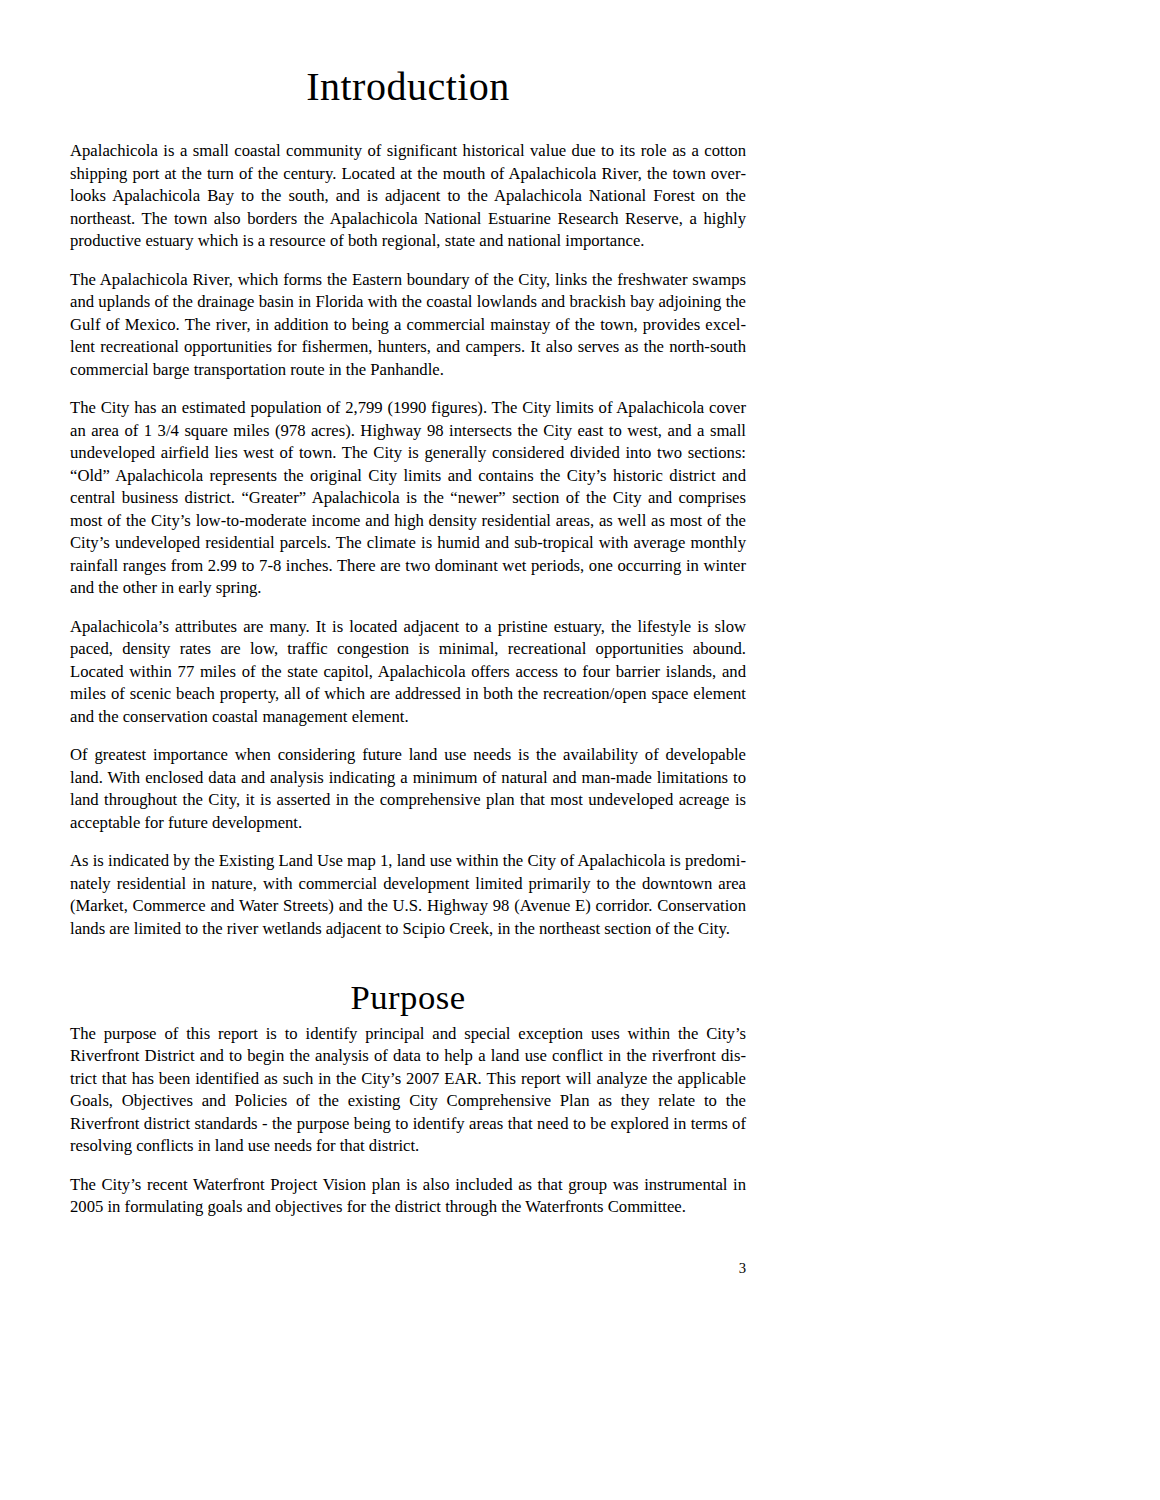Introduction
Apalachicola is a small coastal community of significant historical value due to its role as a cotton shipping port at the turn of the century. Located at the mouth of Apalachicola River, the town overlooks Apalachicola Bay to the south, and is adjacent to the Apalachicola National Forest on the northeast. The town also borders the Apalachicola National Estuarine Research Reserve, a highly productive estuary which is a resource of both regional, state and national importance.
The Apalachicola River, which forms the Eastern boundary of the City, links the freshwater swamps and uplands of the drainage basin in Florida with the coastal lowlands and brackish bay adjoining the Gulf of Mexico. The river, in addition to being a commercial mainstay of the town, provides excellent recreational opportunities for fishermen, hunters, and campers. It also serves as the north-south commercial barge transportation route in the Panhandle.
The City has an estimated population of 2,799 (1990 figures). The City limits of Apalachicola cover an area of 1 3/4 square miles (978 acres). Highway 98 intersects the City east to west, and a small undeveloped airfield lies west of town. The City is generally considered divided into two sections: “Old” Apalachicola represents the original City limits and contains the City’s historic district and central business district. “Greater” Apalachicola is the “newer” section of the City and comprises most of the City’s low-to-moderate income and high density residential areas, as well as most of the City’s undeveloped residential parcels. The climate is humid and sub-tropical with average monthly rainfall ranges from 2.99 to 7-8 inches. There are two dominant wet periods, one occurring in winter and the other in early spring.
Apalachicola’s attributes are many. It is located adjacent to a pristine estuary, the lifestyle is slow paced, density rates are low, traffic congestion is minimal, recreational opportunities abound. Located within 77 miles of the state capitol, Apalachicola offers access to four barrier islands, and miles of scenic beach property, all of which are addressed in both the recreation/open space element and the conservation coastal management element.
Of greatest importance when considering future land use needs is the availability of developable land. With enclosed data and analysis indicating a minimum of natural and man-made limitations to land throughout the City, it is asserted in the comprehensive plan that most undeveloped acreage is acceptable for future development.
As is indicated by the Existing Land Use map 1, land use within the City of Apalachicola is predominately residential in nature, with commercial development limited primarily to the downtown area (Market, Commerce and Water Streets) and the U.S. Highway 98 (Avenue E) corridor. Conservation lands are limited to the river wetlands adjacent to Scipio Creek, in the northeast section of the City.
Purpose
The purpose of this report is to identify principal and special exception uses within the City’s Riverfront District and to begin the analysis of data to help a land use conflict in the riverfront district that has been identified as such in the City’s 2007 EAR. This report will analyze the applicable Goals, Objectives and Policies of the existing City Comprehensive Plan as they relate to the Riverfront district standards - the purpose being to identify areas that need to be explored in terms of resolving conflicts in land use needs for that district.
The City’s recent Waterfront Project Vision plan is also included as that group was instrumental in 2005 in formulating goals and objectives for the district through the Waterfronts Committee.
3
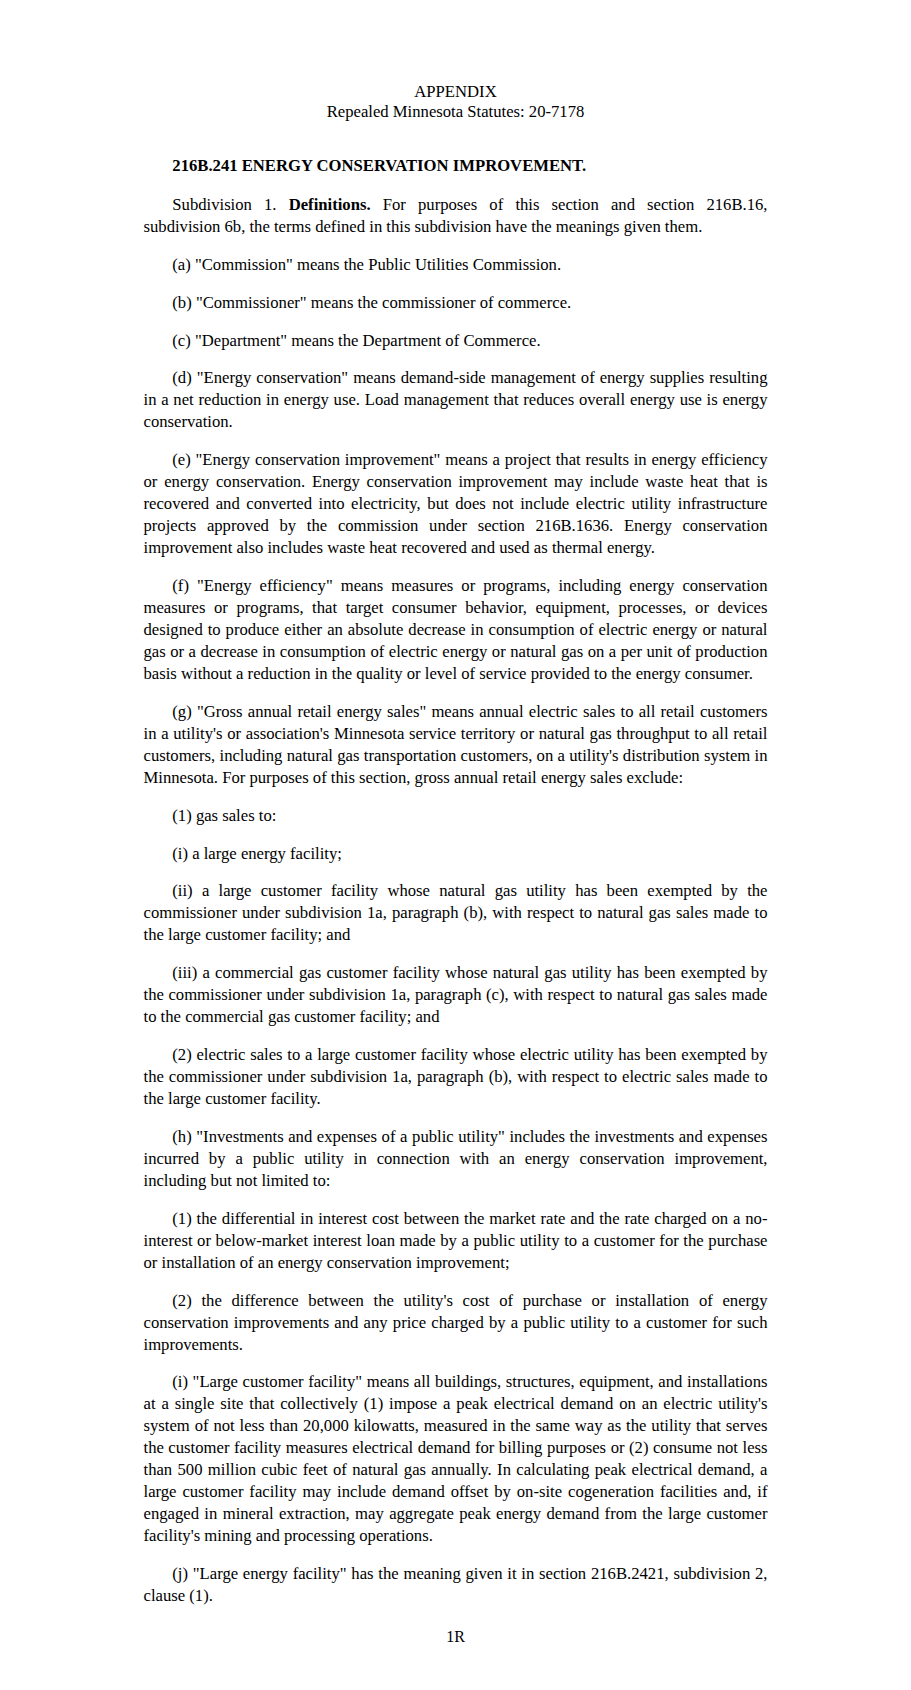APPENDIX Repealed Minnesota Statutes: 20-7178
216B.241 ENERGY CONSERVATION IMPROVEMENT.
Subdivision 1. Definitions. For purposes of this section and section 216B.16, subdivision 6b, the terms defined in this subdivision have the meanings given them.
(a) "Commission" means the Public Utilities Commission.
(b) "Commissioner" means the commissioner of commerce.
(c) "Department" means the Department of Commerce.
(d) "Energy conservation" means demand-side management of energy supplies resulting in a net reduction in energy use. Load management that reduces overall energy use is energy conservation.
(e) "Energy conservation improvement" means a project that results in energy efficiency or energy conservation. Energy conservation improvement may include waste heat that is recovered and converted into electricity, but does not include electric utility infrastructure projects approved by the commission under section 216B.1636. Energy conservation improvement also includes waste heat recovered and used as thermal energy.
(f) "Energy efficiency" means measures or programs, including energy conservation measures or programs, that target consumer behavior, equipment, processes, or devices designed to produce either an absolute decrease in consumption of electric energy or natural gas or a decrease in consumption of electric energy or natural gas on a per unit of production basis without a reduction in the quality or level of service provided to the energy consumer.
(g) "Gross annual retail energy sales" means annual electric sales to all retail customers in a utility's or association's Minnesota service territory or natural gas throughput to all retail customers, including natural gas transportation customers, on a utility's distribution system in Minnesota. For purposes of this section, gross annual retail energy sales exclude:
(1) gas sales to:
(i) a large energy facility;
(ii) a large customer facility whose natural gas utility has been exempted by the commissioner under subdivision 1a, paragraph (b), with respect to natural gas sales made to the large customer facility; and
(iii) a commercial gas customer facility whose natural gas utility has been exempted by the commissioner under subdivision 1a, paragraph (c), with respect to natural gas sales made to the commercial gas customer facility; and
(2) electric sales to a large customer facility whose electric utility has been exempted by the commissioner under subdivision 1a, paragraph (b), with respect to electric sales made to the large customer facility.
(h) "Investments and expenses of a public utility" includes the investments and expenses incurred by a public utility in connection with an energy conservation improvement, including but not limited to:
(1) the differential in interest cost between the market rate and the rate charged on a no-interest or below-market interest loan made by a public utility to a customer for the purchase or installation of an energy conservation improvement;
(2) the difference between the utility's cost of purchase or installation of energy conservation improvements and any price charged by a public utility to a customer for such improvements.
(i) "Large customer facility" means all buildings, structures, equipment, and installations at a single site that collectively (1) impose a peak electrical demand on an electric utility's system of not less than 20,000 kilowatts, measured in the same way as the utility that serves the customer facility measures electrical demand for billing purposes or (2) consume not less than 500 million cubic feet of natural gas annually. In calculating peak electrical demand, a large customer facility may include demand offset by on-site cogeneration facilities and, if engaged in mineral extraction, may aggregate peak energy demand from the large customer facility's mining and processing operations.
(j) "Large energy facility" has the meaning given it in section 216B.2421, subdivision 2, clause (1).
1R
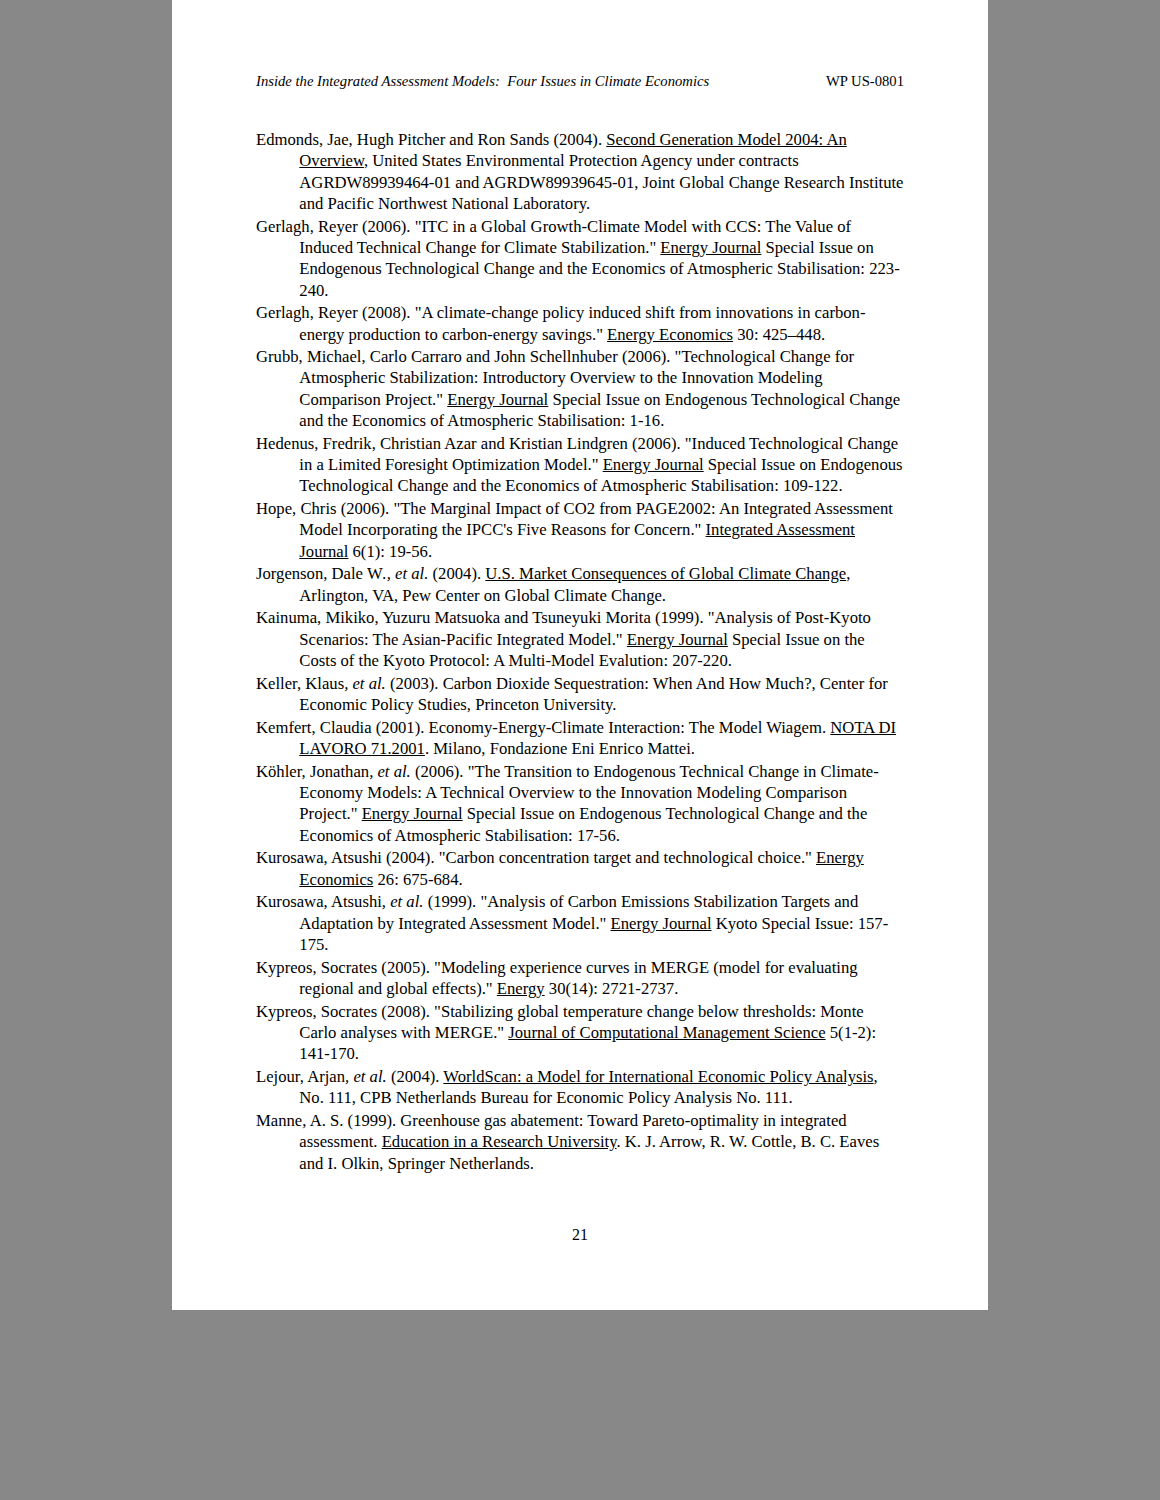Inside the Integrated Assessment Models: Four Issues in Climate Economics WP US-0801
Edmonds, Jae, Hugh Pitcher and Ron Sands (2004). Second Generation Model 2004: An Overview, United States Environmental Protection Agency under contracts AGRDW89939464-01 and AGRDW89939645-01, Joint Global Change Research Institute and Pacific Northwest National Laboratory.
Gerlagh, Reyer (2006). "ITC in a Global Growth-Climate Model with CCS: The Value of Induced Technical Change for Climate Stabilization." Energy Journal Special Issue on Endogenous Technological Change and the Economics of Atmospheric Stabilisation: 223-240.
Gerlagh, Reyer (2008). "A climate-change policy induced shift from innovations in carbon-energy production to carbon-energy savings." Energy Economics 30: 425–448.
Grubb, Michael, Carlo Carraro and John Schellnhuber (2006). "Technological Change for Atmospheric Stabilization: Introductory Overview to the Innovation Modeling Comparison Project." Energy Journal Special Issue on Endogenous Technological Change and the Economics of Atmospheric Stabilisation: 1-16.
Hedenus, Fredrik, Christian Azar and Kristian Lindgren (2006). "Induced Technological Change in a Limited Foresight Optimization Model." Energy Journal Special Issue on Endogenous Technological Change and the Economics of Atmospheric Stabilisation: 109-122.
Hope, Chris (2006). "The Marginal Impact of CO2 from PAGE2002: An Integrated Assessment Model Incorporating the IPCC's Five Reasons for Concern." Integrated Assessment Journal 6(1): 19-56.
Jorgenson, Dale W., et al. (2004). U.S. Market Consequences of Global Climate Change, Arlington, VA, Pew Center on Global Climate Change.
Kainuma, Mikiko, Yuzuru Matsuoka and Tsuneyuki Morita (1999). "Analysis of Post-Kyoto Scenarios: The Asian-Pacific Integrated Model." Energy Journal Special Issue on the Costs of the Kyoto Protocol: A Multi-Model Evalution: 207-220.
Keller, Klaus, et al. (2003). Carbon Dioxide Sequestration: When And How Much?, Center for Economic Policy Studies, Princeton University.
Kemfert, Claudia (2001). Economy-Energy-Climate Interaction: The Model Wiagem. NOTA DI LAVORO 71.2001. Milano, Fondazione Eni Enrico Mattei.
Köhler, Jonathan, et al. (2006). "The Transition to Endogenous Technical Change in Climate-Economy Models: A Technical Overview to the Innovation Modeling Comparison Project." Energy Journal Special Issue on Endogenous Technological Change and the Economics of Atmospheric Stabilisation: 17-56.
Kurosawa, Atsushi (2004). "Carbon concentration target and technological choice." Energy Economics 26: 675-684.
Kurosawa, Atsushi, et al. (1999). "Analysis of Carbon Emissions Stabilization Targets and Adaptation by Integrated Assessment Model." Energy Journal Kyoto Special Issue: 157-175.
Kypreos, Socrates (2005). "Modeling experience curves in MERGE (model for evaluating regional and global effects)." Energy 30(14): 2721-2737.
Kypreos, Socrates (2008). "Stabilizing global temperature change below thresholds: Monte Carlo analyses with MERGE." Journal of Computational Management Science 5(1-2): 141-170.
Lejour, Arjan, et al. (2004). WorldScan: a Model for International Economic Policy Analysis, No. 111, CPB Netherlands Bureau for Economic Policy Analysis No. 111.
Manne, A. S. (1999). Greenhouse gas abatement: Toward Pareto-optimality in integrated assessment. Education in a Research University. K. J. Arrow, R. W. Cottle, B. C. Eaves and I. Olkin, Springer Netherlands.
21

Problem statement -
Reproduce, character for character, only the lines of the preceding data that start at the line with "Grubb, Michael, Carlo" and end at the line with "Kemfert, Claudia (2001).", both included.

Solved exercise -
Grubb, Michael, Carlo Carraro and John Schellnhuber (2006). "Technological Change for Atmospheric Stabilization: Introductory Overview to the Innovation Modeling Comparison Project." Energy Journal Special Issue on Endogenous Technological Change and the Economics of Atmospheric Stabilisation: 1-16.
Hedenus, Fredrik, Christian Azar and Kristian Lindgren (2006). "Induced Technological Change in a Limited Foresight Optimization Model." Energy Journal Special Issue on Endogenous Technological Change and the Economics of Atmospheric Stabilisation: 109-122.
Hope, Chris (2006). "The Marginal Impact of CO2 from PAGE2002: An Integrated Assessment Model Incorporating the IPCC's Five Reasons for Concern." Integrated Assessment Journal 6(1): 19-56.
Jorgenson, Dale W., et al. (2004). U.S. Market Consequences of Global Climate Change, Arlington, VA, Pew Center on Global Climate Change.
Kainuma, Mikiko, Yuzuru Matsuoka and Tsuneyuki Morita (1999). "Analysis of Post-Kyoto Scenarios: The Asian-Pacific Integrated Model." Energy Journal Special Issue on the Costs of the Kyoto Protocol: A Multi-Model Evalution: 207-220.
Keller, Klaus, et al. (2003). Carbon Dioxide Sequestration: When And How Much?, Center for Economic Policy Studies, Princeton University.
Kemfert, Claudia (2001). Economy-Energy-Climate Interaction: The Model Wiagem. NOTA DI LAVORO 71.2001. Milano, Fondazione Eni Enrico Mattei.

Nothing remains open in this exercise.